--- START ---

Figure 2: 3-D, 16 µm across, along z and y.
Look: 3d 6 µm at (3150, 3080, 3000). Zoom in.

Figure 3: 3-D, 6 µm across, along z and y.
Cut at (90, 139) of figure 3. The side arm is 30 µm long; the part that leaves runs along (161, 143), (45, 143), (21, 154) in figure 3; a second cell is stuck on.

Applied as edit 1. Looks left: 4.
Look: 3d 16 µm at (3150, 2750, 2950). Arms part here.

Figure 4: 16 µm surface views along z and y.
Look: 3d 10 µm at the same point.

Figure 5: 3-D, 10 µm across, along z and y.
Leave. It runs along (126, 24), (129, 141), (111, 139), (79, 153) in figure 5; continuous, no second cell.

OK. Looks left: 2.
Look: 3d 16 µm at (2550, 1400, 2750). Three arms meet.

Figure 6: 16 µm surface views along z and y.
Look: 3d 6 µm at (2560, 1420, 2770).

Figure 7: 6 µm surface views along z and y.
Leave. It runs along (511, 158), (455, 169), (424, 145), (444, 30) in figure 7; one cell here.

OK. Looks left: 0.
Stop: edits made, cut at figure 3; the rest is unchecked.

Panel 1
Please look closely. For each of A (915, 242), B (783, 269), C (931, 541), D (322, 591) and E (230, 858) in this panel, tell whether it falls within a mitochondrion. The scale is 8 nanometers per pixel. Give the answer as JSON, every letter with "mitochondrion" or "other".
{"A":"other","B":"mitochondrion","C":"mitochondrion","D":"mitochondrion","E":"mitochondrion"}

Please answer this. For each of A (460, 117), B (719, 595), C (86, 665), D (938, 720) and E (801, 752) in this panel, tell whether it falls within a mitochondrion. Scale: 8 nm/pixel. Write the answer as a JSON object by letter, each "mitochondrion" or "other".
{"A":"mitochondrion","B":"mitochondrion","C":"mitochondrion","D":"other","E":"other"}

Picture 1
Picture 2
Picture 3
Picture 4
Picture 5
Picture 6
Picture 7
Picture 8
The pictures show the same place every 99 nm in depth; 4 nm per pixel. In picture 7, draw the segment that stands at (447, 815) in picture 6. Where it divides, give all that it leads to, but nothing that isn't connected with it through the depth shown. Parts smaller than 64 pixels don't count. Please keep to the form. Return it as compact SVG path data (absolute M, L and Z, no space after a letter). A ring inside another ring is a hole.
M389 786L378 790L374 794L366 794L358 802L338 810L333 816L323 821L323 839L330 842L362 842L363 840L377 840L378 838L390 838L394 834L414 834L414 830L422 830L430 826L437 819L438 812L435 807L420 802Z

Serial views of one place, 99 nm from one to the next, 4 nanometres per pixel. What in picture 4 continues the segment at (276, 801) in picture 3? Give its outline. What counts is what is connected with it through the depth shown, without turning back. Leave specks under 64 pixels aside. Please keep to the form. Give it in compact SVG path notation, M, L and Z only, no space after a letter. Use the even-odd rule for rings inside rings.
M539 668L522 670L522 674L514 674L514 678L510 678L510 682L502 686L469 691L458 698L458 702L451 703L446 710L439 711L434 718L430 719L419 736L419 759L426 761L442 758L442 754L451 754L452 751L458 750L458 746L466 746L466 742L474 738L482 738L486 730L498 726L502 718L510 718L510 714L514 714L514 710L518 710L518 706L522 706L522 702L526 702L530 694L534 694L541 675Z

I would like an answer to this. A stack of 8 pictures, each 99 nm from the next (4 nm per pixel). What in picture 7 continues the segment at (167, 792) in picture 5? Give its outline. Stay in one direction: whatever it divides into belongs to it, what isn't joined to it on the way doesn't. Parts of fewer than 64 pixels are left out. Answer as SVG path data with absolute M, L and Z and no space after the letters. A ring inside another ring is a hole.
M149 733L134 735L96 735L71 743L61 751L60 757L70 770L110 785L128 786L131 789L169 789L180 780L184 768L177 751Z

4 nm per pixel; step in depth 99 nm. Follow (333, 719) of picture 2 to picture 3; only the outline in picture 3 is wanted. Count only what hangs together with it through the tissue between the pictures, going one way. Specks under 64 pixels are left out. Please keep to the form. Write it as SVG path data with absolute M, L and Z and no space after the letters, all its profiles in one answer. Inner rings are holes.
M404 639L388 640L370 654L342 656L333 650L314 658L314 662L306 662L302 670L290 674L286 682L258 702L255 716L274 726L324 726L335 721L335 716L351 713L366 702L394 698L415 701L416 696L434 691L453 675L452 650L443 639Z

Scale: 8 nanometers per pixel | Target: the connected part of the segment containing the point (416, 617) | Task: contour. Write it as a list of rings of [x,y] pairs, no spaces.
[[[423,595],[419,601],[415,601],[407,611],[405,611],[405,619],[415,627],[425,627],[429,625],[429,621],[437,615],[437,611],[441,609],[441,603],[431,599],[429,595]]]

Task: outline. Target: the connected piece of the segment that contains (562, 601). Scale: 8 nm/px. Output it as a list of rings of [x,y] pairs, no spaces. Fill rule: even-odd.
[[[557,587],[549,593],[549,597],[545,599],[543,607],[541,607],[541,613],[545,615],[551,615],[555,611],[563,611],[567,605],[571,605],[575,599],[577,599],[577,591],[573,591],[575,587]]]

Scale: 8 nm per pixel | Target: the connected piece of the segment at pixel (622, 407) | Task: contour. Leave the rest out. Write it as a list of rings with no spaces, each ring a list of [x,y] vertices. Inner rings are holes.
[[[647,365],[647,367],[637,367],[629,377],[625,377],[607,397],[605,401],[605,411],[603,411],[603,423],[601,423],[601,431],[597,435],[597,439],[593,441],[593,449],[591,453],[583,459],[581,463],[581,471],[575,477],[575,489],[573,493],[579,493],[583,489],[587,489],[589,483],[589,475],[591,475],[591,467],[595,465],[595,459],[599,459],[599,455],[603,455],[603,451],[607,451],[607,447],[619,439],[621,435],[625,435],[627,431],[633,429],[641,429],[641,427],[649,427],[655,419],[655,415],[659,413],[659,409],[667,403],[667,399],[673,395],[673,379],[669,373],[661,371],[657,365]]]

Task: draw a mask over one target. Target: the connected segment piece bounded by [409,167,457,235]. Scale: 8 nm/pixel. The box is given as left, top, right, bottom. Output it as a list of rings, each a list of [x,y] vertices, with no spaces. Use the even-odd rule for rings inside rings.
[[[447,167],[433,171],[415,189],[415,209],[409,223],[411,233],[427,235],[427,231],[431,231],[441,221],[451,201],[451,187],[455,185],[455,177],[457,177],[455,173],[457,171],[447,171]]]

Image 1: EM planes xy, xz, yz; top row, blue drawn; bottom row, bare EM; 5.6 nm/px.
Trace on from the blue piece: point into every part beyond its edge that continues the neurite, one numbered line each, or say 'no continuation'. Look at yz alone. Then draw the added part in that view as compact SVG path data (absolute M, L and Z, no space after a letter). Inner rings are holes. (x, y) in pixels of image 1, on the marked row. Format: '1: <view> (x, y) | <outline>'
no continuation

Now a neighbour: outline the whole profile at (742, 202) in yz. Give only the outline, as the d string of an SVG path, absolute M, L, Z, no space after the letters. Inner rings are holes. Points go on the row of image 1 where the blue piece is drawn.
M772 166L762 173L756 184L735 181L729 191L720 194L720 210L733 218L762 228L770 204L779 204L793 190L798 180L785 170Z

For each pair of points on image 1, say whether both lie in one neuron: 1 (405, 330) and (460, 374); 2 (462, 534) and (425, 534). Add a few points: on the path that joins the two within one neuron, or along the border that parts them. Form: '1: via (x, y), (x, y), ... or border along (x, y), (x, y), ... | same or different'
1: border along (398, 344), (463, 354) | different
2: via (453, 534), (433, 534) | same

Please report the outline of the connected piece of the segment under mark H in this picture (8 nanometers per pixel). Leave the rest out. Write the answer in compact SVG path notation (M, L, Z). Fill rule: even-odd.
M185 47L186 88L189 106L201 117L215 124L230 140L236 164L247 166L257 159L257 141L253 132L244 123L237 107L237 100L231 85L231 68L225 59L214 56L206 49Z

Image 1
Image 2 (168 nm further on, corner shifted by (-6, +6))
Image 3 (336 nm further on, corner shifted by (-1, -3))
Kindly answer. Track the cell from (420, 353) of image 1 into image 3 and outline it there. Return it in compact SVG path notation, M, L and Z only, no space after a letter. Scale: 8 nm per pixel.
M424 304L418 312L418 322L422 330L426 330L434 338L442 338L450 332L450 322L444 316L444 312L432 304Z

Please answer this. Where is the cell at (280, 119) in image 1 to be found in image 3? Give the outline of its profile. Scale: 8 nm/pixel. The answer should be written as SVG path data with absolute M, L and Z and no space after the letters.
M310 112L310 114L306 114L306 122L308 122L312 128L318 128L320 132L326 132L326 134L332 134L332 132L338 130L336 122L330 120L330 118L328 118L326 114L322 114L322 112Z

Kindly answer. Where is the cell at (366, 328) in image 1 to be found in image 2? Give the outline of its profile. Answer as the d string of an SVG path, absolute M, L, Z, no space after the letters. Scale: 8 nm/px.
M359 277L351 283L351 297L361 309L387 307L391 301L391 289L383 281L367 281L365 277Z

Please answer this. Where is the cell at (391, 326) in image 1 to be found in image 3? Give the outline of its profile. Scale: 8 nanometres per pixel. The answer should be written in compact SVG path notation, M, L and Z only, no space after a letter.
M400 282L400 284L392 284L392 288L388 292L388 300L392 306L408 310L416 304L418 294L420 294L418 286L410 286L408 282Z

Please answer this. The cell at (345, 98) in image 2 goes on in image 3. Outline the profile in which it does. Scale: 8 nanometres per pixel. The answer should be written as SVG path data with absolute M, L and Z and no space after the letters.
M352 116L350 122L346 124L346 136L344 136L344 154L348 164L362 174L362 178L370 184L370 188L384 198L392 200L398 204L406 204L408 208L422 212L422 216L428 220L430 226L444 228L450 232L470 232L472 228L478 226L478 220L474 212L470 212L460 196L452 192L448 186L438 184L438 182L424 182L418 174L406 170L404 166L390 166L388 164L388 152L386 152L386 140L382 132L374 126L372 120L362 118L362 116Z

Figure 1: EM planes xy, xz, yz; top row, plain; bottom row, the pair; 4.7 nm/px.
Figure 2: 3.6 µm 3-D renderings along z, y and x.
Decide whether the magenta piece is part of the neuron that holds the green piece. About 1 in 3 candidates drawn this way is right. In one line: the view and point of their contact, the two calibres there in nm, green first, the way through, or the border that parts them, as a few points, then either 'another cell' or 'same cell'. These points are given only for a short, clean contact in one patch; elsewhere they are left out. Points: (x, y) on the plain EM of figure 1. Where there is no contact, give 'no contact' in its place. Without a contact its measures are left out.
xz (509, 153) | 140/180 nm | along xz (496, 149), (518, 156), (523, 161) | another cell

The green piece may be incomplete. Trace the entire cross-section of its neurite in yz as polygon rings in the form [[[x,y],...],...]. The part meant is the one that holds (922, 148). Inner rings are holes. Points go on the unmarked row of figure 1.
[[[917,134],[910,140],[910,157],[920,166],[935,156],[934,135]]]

--- END ---

EXERCISE OBJECTIVE: Copy the stretch of the records above that runs from the line with "Figure 1: EM" through the line with "Figure 2: 3.6". Both end lines belong in the copy, and nothing else does.

ANSWER TO THIS PROBLEM:
Figure 1: EM planes xy, xz, yz; top row, plain; bottom row, the pair; 4.7 nm/px.
Figure 2: 3.6 µm 3-D renderings along z, y and x.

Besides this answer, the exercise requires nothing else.